● **TEXT**:
◇ ◇ ◇ ◇ ◇

Protocol of the Session on June 23, 2016

Eine der Forderungen aus dem Gespräch mit den Banken war auch, vorhandenes Vermögen einzusetzen, um durch die Krise zu kommen, es aber so einzusetzen, dass es nicht verwertet, das heißt verkauft werden muss, sondern gegebenenfalls nach der Krise dem Betrieb weiter zur Verfügung steht.

Wir möchten Liquiditätshilfeprogramme in Form von Bürgschaften zur Verfügung stellen. Dazu gab es auch schon die ersten Gespräche mit dem Finanzministerium. Die entsprechenden Anträge an die Europäische Union zur Notifizierung werden vorbereitet. Wir möchten – dazu gibt es auch die entsprechenden Zusagen –, dass alle europäischen und bundesdeutschen Hilfsgelder, die den Landwirten zur Verfügung gestellt werden und die eine Kofinanzierung durch den Freistaat benötigen, auch kofinanziert werden.

(Beifall des Abg. Christian Hartmann, CDU)

Daneben erwarten wir eine ganze Reihe von Maßnahmen vom Bund, die auch schon regelmäßig in den Wahlprogrammen und an anderer Stelle auftauchen. Sie schaffen es gelegentlich bis in die Schlussrunde bei den Koalitionsgesprächen, kommen dann aber doch meistens nicht durch. Das beginnt zum Beispiel bei folgenden Punkten: steuerliche Risikoausgleichsrücklagen, Aufnahme zusätzlicher Versicherungsrisiken, Erhöhung und Verstetigung des Zuschusses für die Beiträge zu den agrarsozialen Sicherungssystemen, Anpassung der Gasbeihilfe an den europaweiten Durchschnitt.

Wir sind ebenfalls der Meinung, dass die EU auch ihren Teil dazu leisten muss. Sie muss uns Beihilferegelungen ermöglichen, damit wir Bürgschaften ausreichen können. Es müssen freiwillige Vereinbarungen über die kartellrechtlich relevante Milchmengensteuerung auch für mehr als sechs Monate getroffen werden können. Ebenso muss es die Möglichkeit geben, wenn Betriebe aus der Produktion aussteigen möchten, dass die Fördermittel, für die es noch Investitionsbindefristen gibt, nicht zurückgezahlt werden müssen.

◇ ◇ ◇ ◇ ◇

● **GESPEICHERTE DATEN**:

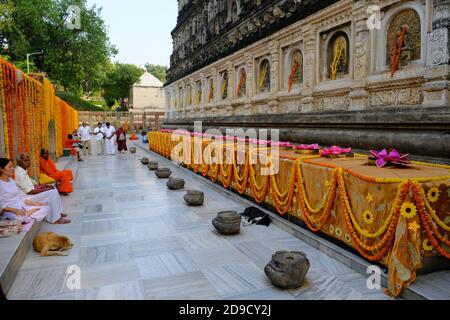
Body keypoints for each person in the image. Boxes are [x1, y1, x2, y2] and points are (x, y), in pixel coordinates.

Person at [14, 154, 70, 224]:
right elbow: (29, 191)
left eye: (29, 160)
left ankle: (59, 212)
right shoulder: (19, 173)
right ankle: (55, 219)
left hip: (30, 195)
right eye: (25, 160)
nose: (28, 162)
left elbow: (30, 187)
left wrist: (43, 187)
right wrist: (45, 190)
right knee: (52, 192)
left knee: (54, 189)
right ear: (19, 162)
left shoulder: (22, 170)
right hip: (27, 199)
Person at [0, 158, 50, 231]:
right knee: (20, 218)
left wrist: (35, 203)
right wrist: (15, 210)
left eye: (12, 166)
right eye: (10, 167)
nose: (13, 169)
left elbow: (19, 197)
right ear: (1, 169)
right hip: (10, 211)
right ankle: (29, 214)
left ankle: (28, 214)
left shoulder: (12, 181)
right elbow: (2, 205)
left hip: (21, 207)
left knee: (45, 207)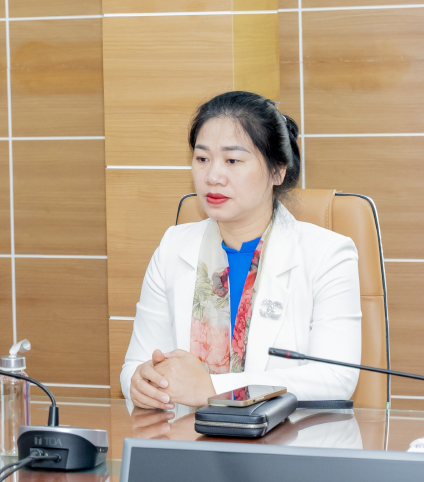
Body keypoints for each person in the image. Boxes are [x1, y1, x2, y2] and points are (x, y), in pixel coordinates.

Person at [121, 91, 361, 409]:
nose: (212, 177)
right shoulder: (173, 247)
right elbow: (136, 365)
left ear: (278, 170)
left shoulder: (328, 255)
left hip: (289, 437)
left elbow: (336, 378)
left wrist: (212, 388)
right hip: (187, 435)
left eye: (232, 161)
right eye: (202, 159)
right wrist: (140, 383)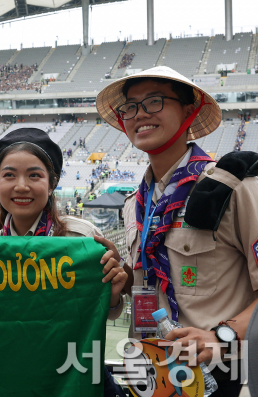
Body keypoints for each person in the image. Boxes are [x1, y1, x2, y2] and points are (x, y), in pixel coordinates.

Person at [96, 66, 258, 396]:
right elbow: (151, 281)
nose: (140, 114)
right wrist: (123, 277)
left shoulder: (232, 187)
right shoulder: (134, 203)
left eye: (154, 101)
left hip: (220, 377)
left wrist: (221, 336)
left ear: (189, 110)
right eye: (130, 106)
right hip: (150, 375)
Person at [0, 128, 127, 396]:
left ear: (52, 183)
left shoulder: (80, 238)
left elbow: (103, 311)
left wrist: (113, 296)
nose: (21, 186)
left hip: (68, 371)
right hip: (9, 371)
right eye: (9, 175)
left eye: (34, 175)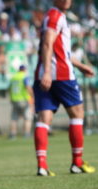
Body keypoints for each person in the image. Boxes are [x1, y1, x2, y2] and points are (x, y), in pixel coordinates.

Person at [33, 0, 95, 176]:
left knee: (44, 117)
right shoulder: (55, 15)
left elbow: (60, 51)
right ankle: (77, 162)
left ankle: (42, 166)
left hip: (44, 73)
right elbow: (47, 44)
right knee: (77, 113)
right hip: (60, 75)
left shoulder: (52, 15)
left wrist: (80, 65)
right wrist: (48, 72)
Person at [8, 65, 34, 139]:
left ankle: (13, 135)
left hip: (14, 99)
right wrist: (33, 96)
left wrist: (11, 98)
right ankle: (26, 134)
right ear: (25, 70)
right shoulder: (25, 77)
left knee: (14, 118)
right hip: (24, 99)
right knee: (28, 117)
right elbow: (28, 87)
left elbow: (9, 88)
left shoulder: (13, 77)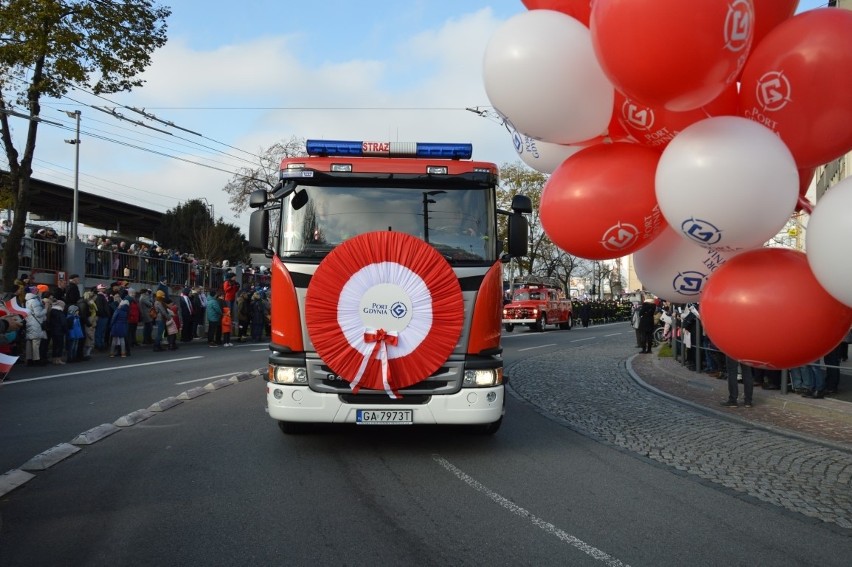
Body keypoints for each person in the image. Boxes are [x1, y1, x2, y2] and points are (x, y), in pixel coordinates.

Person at [24, 285, 47, 366]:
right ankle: (36, 360)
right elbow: (38, 314)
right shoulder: (35, 301)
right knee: (36, 342)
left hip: (29, 322)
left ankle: (29, 359)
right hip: (36, 323)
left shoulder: (27, 300)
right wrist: (45, 309)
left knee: (29, 341)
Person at [46, 299, 67, 364]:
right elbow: (64, 322)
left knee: (55, 345)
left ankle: (54, 359)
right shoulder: (60, 312)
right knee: (60, 345)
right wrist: (65, 330)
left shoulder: (51, 312)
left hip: (53, 330)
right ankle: (58, 359)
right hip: (60, 330)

◇ ◇ ◇ ◇ ◇

● **IHRE AUFGABE**:
Beantworten Sie anhand des Protokolltextes:
(a) In welcher Form sollen Liquiditätshilfeprogramme zur Verfügung gestellt werden?
(b) Wessen Beifall ist im Protokolltext vermerkt?
(c) Für welchen Zeitraum sollen freiwillige Vereinbarungen über die Milchmengensteuerung getroffen werden können?
Die Einträge stammen aus einer anderen Quelle.

● **LÖSUNG**:
(a) In Form von Bürgschaften.
(b) Der Beifall des Abgeordneten Christian Hartmann (CDU).
(c) Auch für mehr als sechs Monate.